Anna Adell scrive, in occasione della mostra Rebirth del 2015: «Il contesto napoletano, le sue origini, caratterizzano il suo fare artistico. Nel rispetto per la tradizione, nella ricerca costante di un linguaggio proprio e attuale “dall’orlo estremo di una qualche età sepolto”, ci sembra di percepire la vicinanza e la forza di Pompei, di una cultura congelata nel tempo da una patina di cenere vulcanica, che si concretizza nella fresca visione di un inquietante accordo tra la fragilità e l'eterno». Ma la ricerca di Torchia, ad oggi, si spinge parecchio al di là dell’assunto in questione, tanto che anche la testa non è più assimilabile quale «struttura dove nascono i concetti; scatola aperta che, attraverso la riflessione, manipola l’ordine epidermico del volto caricandolo della corporeità vissuta».2 Mai come in questa scultura la testa diviene rappresentazione della nostra identità collettiva, e non perché l’artista creda alla teoria secondo cui l’anima risiede nella ghiandola pineale al centro del cervello, né per via di una qualche strana dottrina sociologica, ma perché, in sostanza, è il nostro volto a renderci quelli che siamo, a conferirci la nostra identità; è il volto quello che troviamo sui nostri documenti di riconoscimento, sulle riviste patinate o l’Immagine del Profilo di Instagram; ed è attraverso l’appiattimento delle caratteristiche del volto che l’artista vuole svelarci l’omologazione di massa nella società occidentale: un’omologazione spirituale, prima ancora che di pensiero o emotiva.
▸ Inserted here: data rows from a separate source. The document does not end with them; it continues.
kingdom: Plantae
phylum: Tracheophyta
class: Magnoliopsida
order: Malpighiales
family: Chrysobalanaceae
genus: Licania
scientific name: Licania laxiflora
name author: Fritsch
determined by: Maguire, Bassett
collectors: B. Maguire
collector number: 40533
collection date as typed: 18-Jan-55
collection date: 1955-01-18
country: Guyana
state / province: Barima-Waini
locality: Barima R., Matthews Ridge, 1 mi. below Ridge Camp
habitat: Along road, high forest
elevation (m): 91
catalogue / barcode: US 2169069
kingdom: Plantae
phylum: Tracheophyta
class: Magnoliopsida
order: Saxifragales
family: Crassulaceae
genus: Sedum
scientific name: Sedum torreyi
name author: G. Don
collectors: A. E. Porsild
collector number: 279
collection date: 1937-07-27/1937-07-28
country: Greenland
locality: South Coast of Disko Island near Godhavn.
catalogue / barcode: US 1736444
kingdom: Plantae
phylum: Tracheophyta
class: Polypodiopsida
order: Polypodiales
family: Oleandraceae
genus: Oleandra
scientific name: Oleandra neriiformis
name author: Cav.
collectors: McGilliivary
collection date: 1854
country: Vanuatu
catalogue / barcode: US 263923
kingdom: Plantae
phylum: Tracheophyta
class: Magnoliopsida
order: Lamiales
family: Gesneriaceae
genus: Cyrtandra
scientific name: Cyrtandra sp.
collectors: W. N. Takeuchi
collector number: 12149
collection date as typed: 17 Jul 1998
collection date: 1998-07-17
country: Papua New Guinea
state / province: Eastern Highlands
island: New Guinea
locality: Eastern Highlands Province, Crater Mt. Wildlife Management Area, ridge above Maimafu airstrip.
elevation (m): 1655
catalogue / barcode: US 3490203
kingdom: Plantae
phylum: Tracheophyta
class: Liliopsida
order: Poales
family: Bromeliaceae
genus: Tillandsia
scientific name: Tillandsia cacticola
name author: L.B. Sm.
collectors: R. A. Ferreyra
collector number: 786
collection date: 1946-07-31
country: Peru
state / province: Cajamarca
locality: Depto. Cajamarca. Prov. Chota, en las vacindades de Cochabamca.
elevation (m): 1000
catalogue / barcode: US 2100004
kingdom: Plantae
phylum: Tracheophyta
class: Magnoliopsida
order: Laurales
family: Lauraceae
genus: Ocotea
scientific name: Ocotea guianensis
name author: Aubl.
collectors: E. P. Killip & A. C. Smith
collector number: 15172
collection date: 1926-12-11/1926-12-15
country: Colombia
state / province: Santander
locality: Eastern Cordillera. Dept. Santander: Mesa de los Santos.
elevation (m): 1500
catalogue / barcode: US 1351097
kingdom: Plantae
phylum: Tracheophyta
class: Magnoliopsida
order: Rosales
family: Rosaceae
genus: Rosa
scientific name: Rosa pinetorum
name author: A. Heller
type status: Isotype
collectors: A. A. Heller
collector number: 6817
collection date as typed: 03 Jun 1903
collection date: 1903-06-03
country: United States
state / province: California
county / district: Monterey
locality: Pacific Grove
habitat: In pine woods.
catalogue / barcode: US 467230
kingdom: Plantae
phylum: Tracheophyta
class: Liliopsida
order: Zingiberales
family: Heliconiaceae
Interessante anche la citazione letteraria tratta dal Purgatorio, Canto IX: le sette P, rappresentazione dei sette peccati capitali, che l’Angelo Guardiano incide sulla fronte del poeta. Quando si parla di Purgatorio, in Italia, simili citazioni sono d’obbligo e Torchia non rappresenta un’eccezione, anzi. Eccezionale, qui, è il modo, la naturalezza con cui una citazione colta viene accostata a un lavoro che fa della semplicità il proprio punto di forza, la sua maggiore virtù. Scelta semplice, ma d’incredibile impatto, è stata modificare il supporto dell’opera affinché risultasse in bilico all’osservatore; scelta semplice, ma d’incredibile impatto, è stata paragonare la condizione delle anime purganti, e per estensione dell’uomo in generale, a quella di funamboli che sfidano il vuoto, camminando parallelamente fra loro su entrambi i lati della vita; scelta semplice, ma d’incredibile impatto, è stata servirsi di una pratica devota, ripetitiva, come il rosario mariano, per descrivere una condizione esistenziale che riguarda da vicino anche i meno devoti di noi.3
Marco Amore
1 A parte l’Inferno, che include anche il Canto Introduttivo (nda).
2 Dal testo Proximity, di Jean Marie Duhamel (nda).
3 Ho deciso di focalizzare la mia attenzione su un lavoro, ignorando quasi del tutto Bilico e Rosario, in quanto gli stessi sono stati ampiamente vivisezionati dal testo critico della curatrice Krista Brugnara, facilmente reperibile sul web (nda).